Mas Harry não respondeu, apenas virou a cabeça para frente e encarou o vazio.
— Nada disso abalaria meus pais — Mas não havia emoção nenhuma na resposta dele.
— Bem, eu tenho certeza que os meus ficarão umas feras comigo. — E, nesse momento, Nicholas se virou rapidamente para Steven. — Mas isso é o que menos me preocupa no momento.
— E o que de tão grave poderia te incomodar, capitão? — Havia um peso emocional forte na forma como Harry chamava Nicholas de capitão.
— A forma como somos vistos pelos nossos próprios colegas de escola.
— Qual é, todo mundo do time aqui se apoia e…
— Não estou falando dos Hawks, Harry. Estou falando do restante do colégio. Você não viu a forma como os outros alunos nos olhavam? Os amigos daquele garoto que você maltratou? Aquele garoto…
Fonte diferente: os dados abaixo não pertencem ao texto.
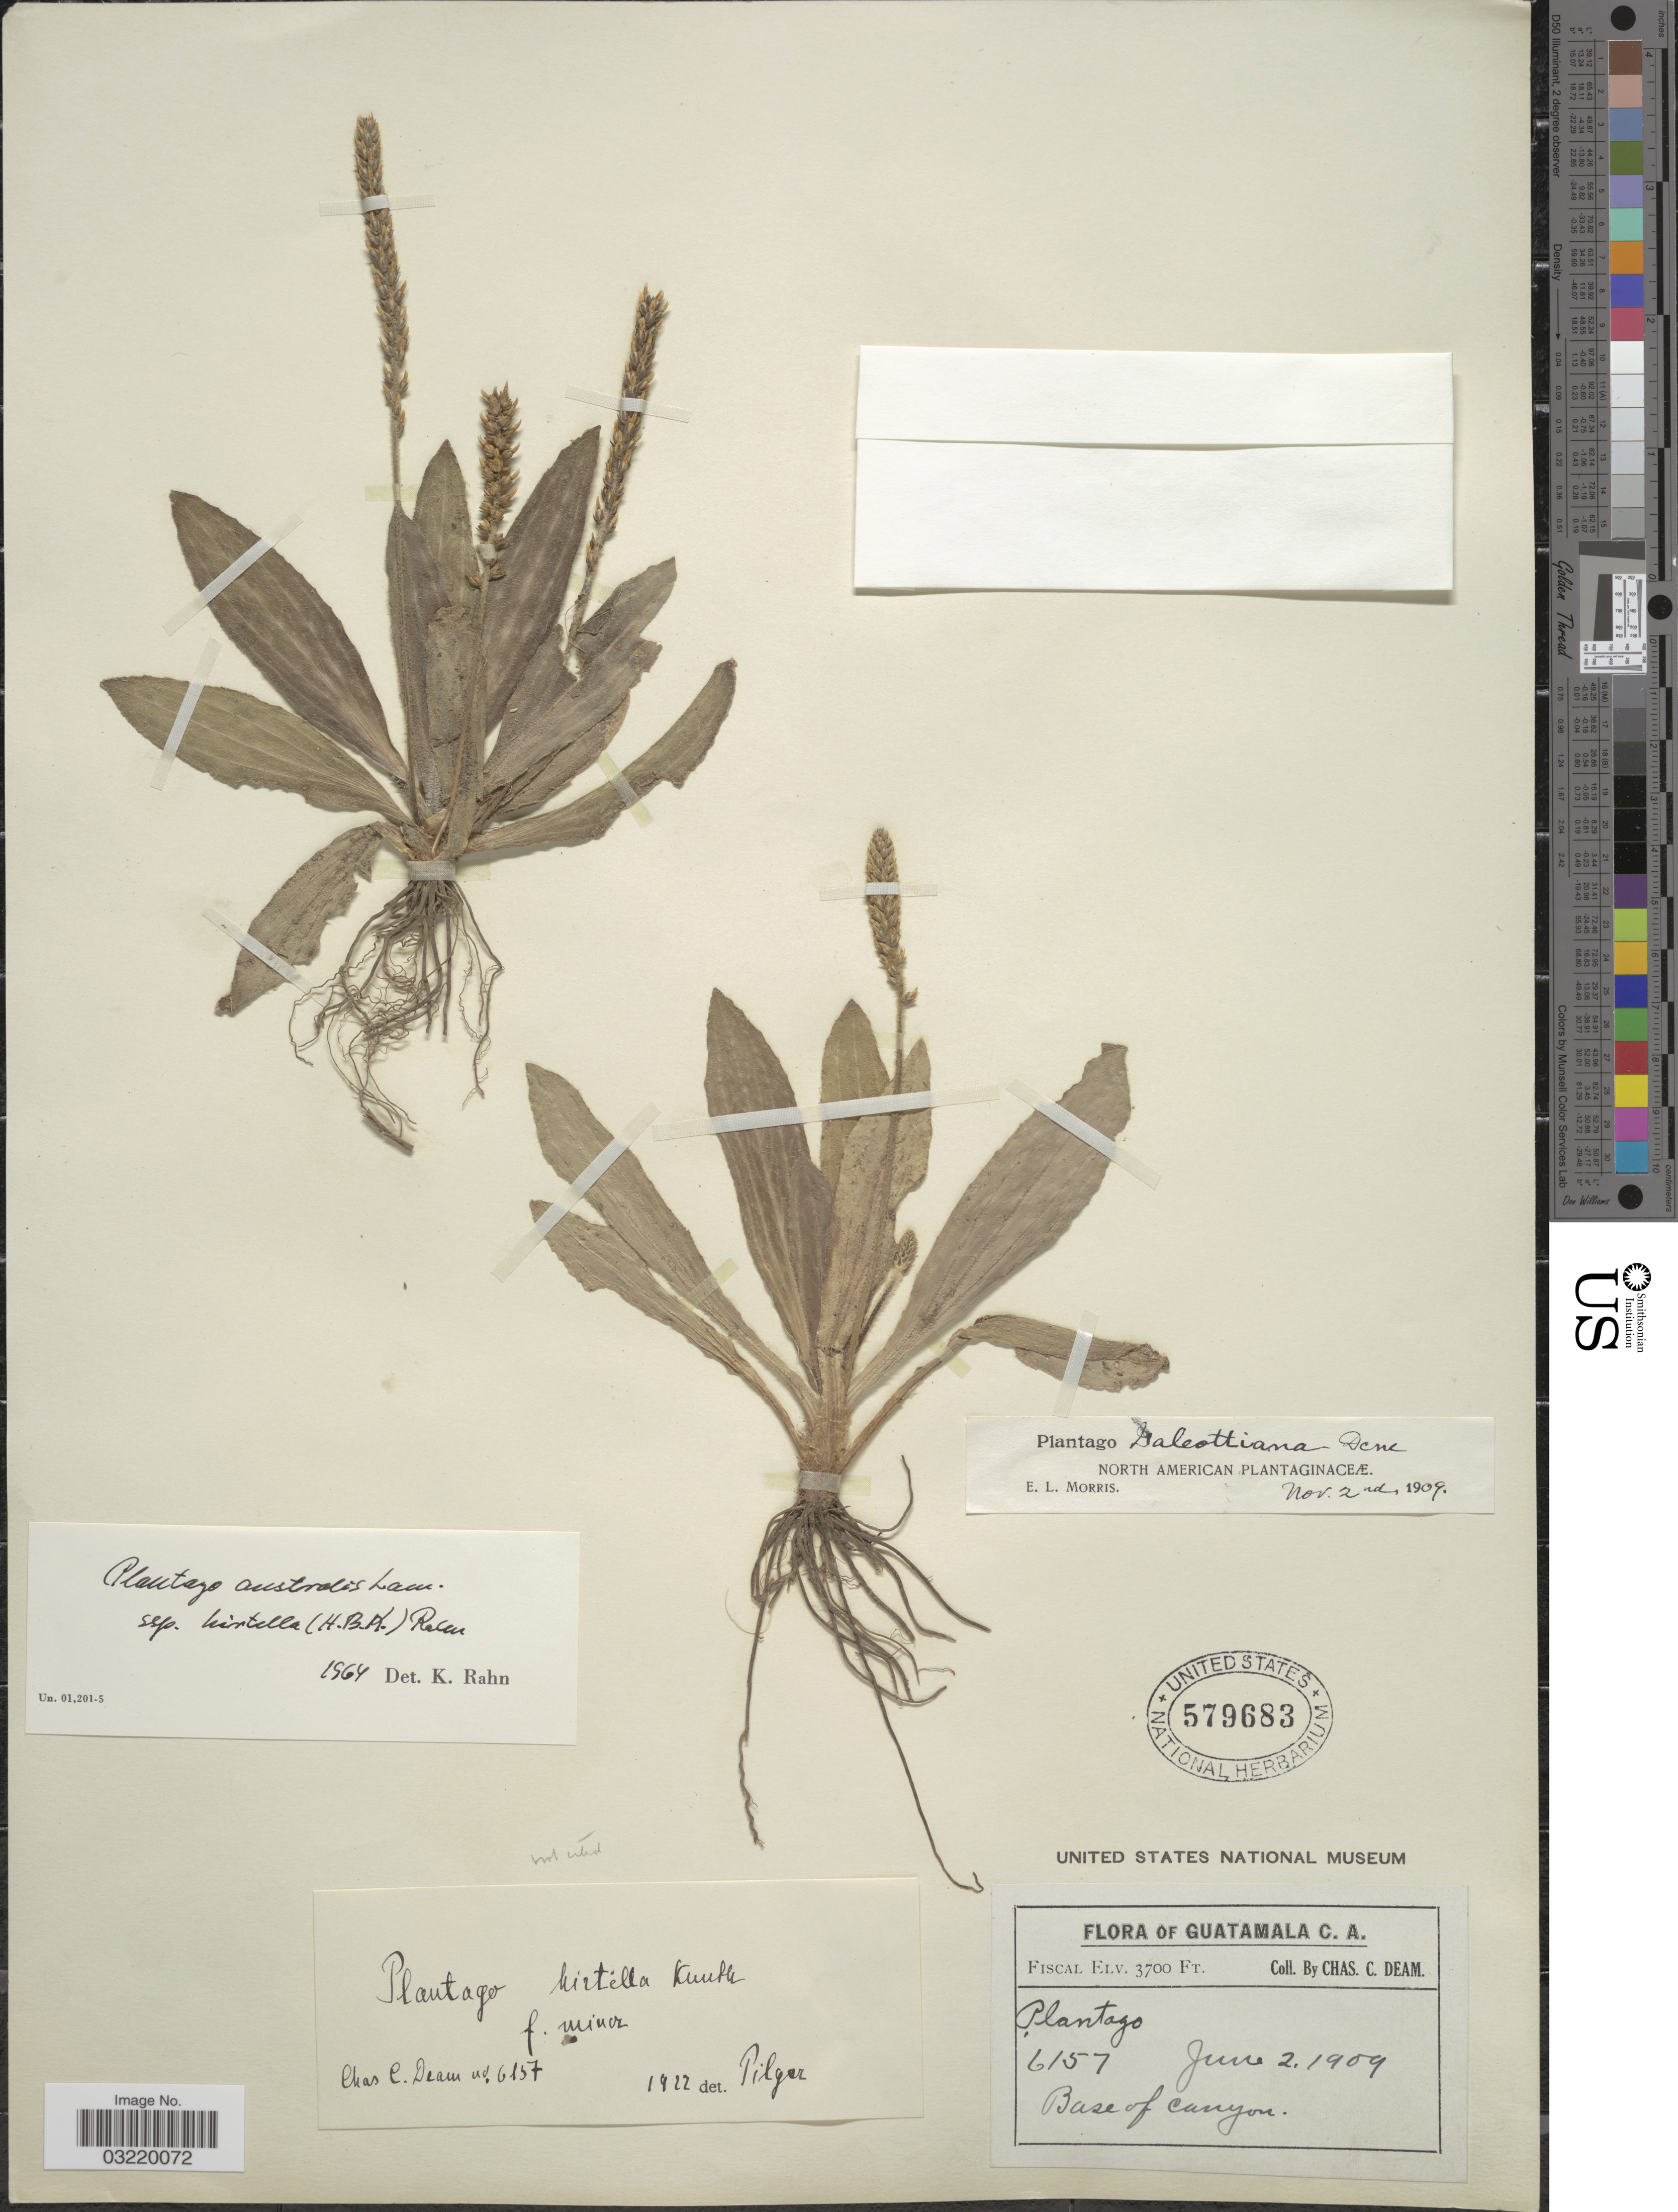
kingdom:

— O gayzinho do Thomas Anderson?
— O que o fato de ele ser gay tem a ver com isso?
— Você sabe, mano.
— Sei o quê?
— Esses viados, se a gente não der um jeito neles, eles podem…
— Podem o quê, Harry? Dar em cima de você? Ou você tem medo de gostar e querer ser um? Sabe qual o nome para isso, Harry?
— Nome do que? De virar viado? — Ele riu, ainda que contido para não chamar atenção.
— Homofobia, Harry. Homofobia. Medo de achar que a diferença do outro pode te contaminar.
— Nunca que um viado como aquele iria me contaminar. — Ele riu ainda mais debochado, desta vez mais alto, o que chamou a atenção do treinador Steven.
Steven apenas encarou Harry com um olhar semicerrado e ele rapidamente conteve a risada.
— Pelo visto, o errado nessa história é mesmo eu. — Nicholas balbuciou.
— Errado de quê?
— De não ter enxergado algo que tava bem na minha frente. Eu vou procurar esse Thomas mais tarde e pedir desculpas para ele.
— Cuidado, hein! — Harry provocou. — Quando você segurou ele nos braços, faltou pouco para ele querer te beijar. Se não tomar cuidado, ele vai te fazer viado. — Ele riu.
— Antes ser gay do que ser você. — Nicholas respondeu baixinho, de modo que nem mesmo Harry pudesse entendê-lo.
— O que disse?
— Nada não. Vamos acabar logo com isso.
E eles voltaram a se concentrar mais ativamente nas flexões.